Mumbai: The latest in a set of unwritten “rules” followed by housing societies while letting out flats to people in the city is “no singles allowed” .
Single men and women in the city are increasingly finding it difficult to find accommodation even with real estate agents as they have started drawing up a list of societies that do not allow singles to narrow down options.
Actor Konkona Sensharma, appearing on a TV show on Wednesday, spoke up against this housing apartheid in India after a Mumbai housing society allegedly refused to allow single women.
The reason cited by the housing societies is that “single” tenants are inclined towards alcohol, partying with friends and smoking, which “disturbs family atmosphere”.
“Single men bring women over and vice versa on weekends and holidays. There are loud parties which get noisier with time and become a nuisance for their neighbours. Singles are considered to be ‘risky’ for disturbing the family atmosphere in societies,” said Amar Manjal, former president, Malad Estate Agents Association.
There is a further prejudice against people working in the film industry. “Societies believe people from the film world have affairs, which can go wrong and create trouble for the society members. Moreover, when people become inebriate after parties, they can create trouble,” he added.To avoid this perception, estate agents advise house-seekers to get their parents to sign the lease and stay with them for 2-3 weeks.
“Even if they are 30-year-old, we advise people to bring their parents to meet the society members, whose NOC is needed before the agreement can be signed.
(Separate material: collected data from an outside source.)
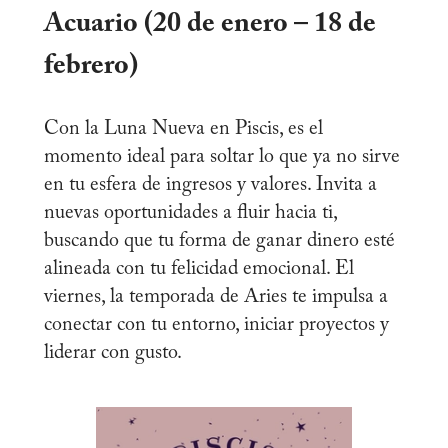
Acuario (20 de enero – 18 de
febrero)
Con la Luna Nueva en Piscis, es el
momento ideal para soltar lo que ya no sirve
en tu esfera de ingresos y valores. Invita a
nuevas oportunidades a fluir hacia ti,
buscando que tu forma de ganar dinero esté
alineada con tu felicidad emocional. El
viernes, la temporada de Aries te impulsa a
conectar con tu entorno, iniciar proyectos y
liderar con gusto.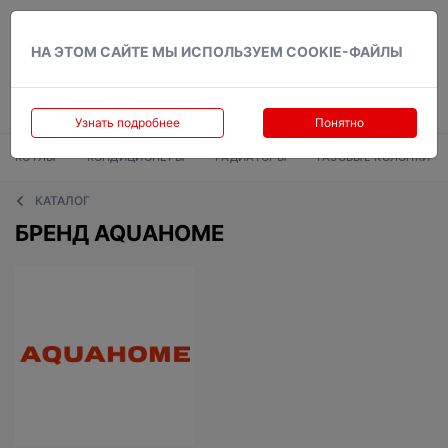
Вход
НА ЭТОМ САЙТЕ МЫ ИСПОЛЬЗУЕМ COOKIE-ФАЙЛЫ
Узнать подробнее
Понятно
КОТЛЫ
КОНДИЦИОНЕРЫ
РАДИАТОРЫ
ГАЗОВЫЕ КОЛОНКИ
КАТАЛОГ
БРЕНД AQUAHOME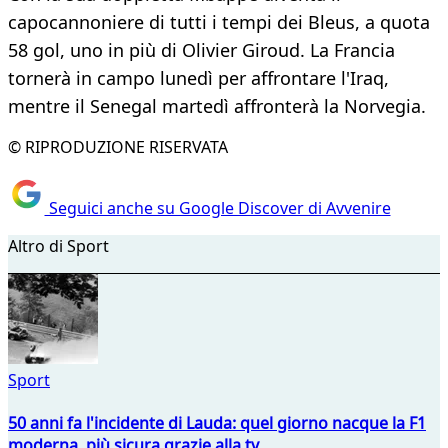
capocannoniere di tutti i tempi dei Bleus, a quota
58 gol, uno in più di Olivier Giroud. La Francia
tornerà in campo lunedì per affrontare l'Iraq,
mentre il Senegal martedì affronterà la Norvegia.
© RIPRODUZIONE RISERVATA
Seguici anche su Google Discover di Avvenire
Altro di Sport
Sport
50 anni fa l'incidente di Lauda: quel giorno nacque la F1
moderna, più sicura grazie alla tv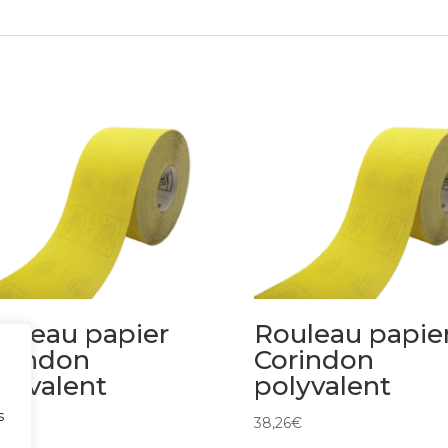
uleau papier
Rouleau papie
rindon
Corindon
lyvalent
polyvalent
s
5
€
38,26
€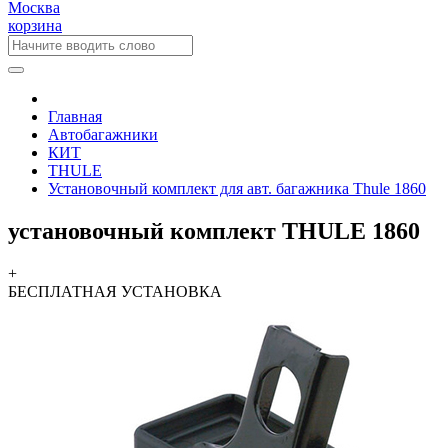
Москва
корзина
Главная
Автобагажники
КИТ
THULE
Установочный комплект для авт. багажника Thule 1860
установочный комплект THULE 1860
+
БЕСПЛАТНАЯ
УСТАНОВКА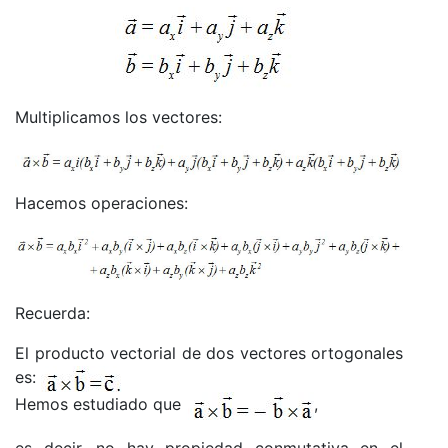
Multiplicamos los vectores:
Hacemos operaciones:
Recuerda:
El producto vectorial de dos vectores ortogonales
es:
Hemos estudiado que
,
es decir, no hay propiedad conmutativa en el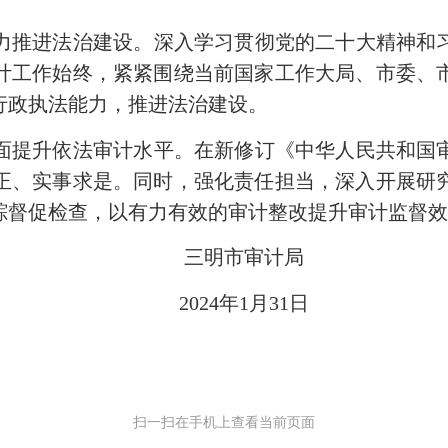
力推进法治建设。深入学习贯彻党的二十大精神和
计工作始终，紧紧围绕当前国家工作大局、市委、
行政执法能力，推进法治建设。
面提升依法审计水平。在新修订《中华人民共和国
正、实事求是。同时，强化责任担当，深入开展研
踪督促检查，以有力有效的审计整改提升审计监督
三明市审计局
2024年1月31日
扫一扫在手机上查看当前页面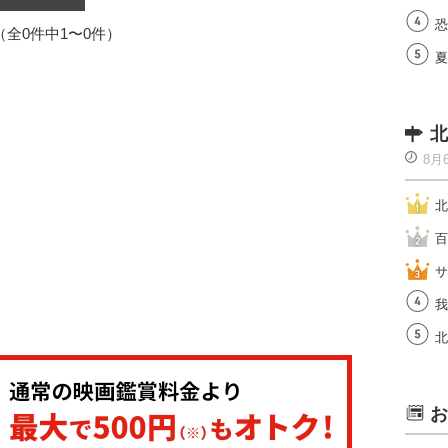
恐
1（全0件中1〜0件）
夏
北
8月
北
百
サ
我
北
お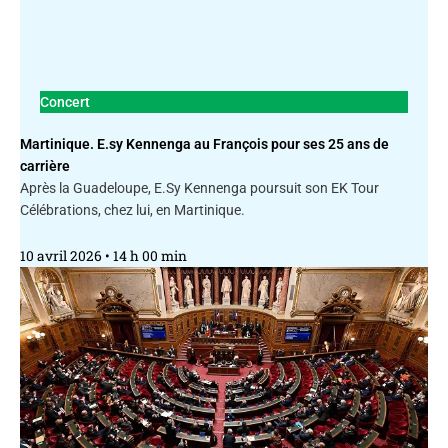
Concert
Martinique. E.sy Kennenga au François pour ses 25 ans de
carrière
Après la Guadeloupe, E.Sy Kennenga poursuit son EK Tour
Célébrations, chez lui, en Martinique.
10 avril 2026
14 h 00 min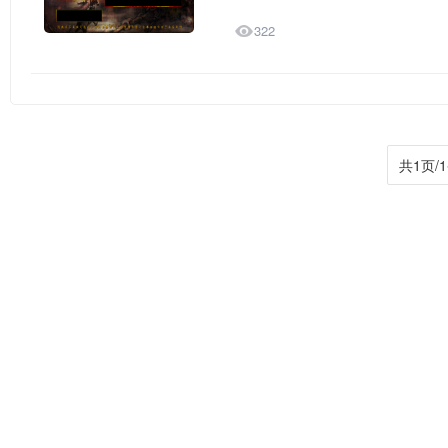

322
共1页/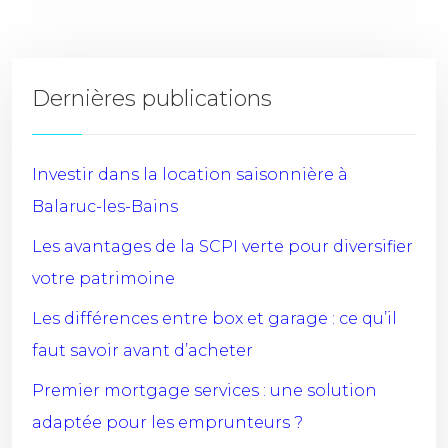
Dernières publications
Investir dans la location saisonnière à
Balaruc-les-Bains
Les avantages de la SCPI verte pour diversifier
votre patrimoine
Les différences entre box et garage : ce qu’il
faut savoir avant d’acheter
Premier mortgage services : une solution
adaptée pour les emprunteurs ?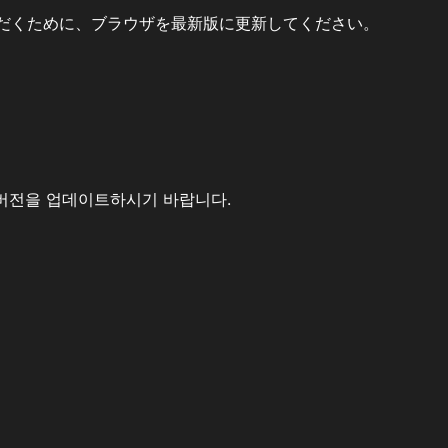
だくために、ブラウザを最新版に更新してください。
버전을 업데이트하시기 바랍니다.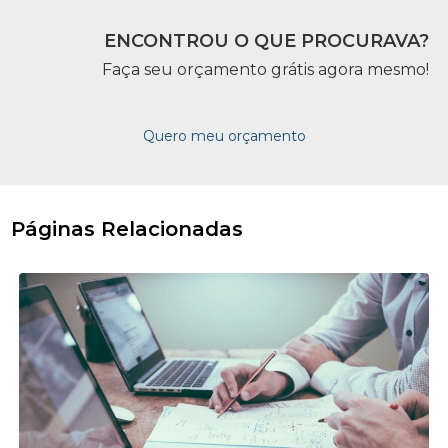
ENCONTROU O QUE PROCURAVA?
Faça seu orçamento grátis agora mesmo!
Quero meu orçamento
Páginas Relacionadas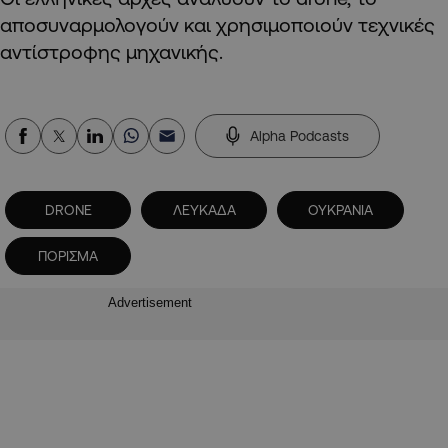
αποσυναρμολογούν και χρησιμοποιούν τεχνικές
αντίστροφης μηχανικής.
Alpha Podcasts
DRONE
ΛΕΥΚΑΔΑ
ΟΥΚΡΑΝΙΑ
ΠΟΡΙΣΜΑ
Advertisement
Having a parent live with the singles gives a family-like feel and housing societies are more comfortable with that,” said Ashish Desai, a real estate agent from Churchgate.
While “no boys allowed” is a warning for most women tenants, the rules do not stop there. Housing societies in the city are known to ban, although not explicitly, Muslim and Catholic tenants, non-vegetarian food and pets.
“The non-Muslim rule is more prevalent in Jain and Gujarati-dominated societies, which have a problem with non-vegetarian food. It is not that they are anti-Muslim, they are more anti-non-veg,” said Manjal, who adds that in the same building smoking and alcohol is allowed as long as it does not disrupt the peace.
There have also been instances of tenants being fined for feeding strays in their housing society. “I was fined Rs 1,000 for feeding some cats inside the building. I now have a copy of a notice from the Animal Welfare Board of India that allows feeding of strays,” said Yohan Wadia, a graphic designer living in Panvel.